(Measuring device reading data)
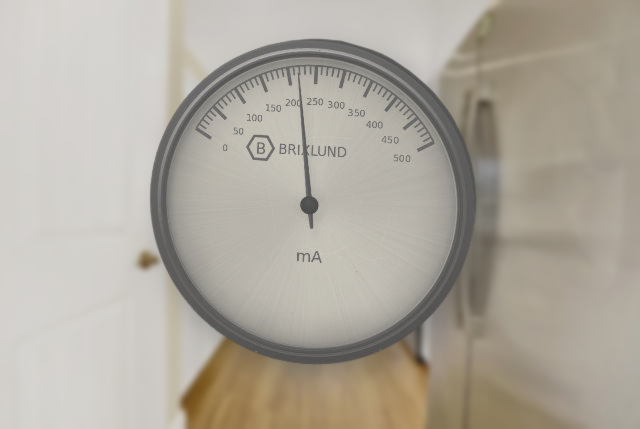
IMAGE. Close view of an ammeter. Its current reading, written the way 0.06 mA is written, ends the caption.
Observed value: 220 mA
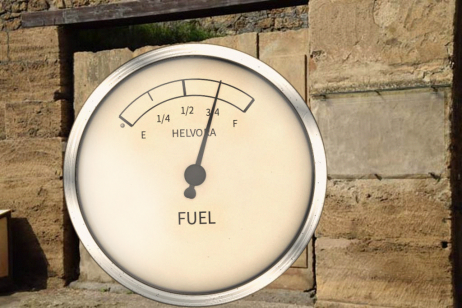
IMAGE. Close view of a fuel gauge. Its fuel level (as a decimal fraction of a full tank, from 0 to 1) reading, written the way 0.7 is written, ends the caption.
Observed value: 0.75
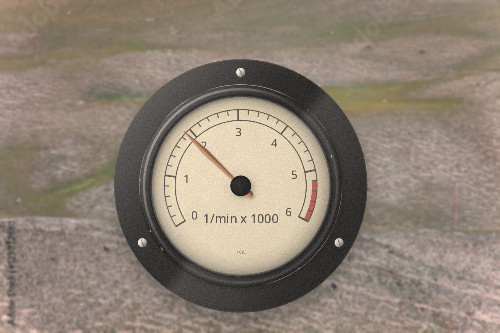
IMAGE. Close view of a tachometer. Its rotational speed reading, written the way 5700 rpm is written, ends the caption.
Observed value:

◆ TASK STATEMENT ◆
Rewrite all of the data above, replacing every "Observed value" with "Measured value" and keeping everything else the same. Leave the pictures out of your answer.

◆ ANSWER BOX ◆
IMAGE. Close view of an ammeter. Its current reading, written the way 0.06 mA is written, ends the caption.
Measured value: 220 mA
IMAGE. Close view of a fuel gauge. Its fuel level (as a decimal fraction of a full tank, from 0 to 1) reading, written the way 0.7 is written, ends the caption.
Measured value: 0.75
IMAGE. Close view of a tachometer. Its rotational speed reading, written the way 5700 rpm is written, ends the caption.
Measured value:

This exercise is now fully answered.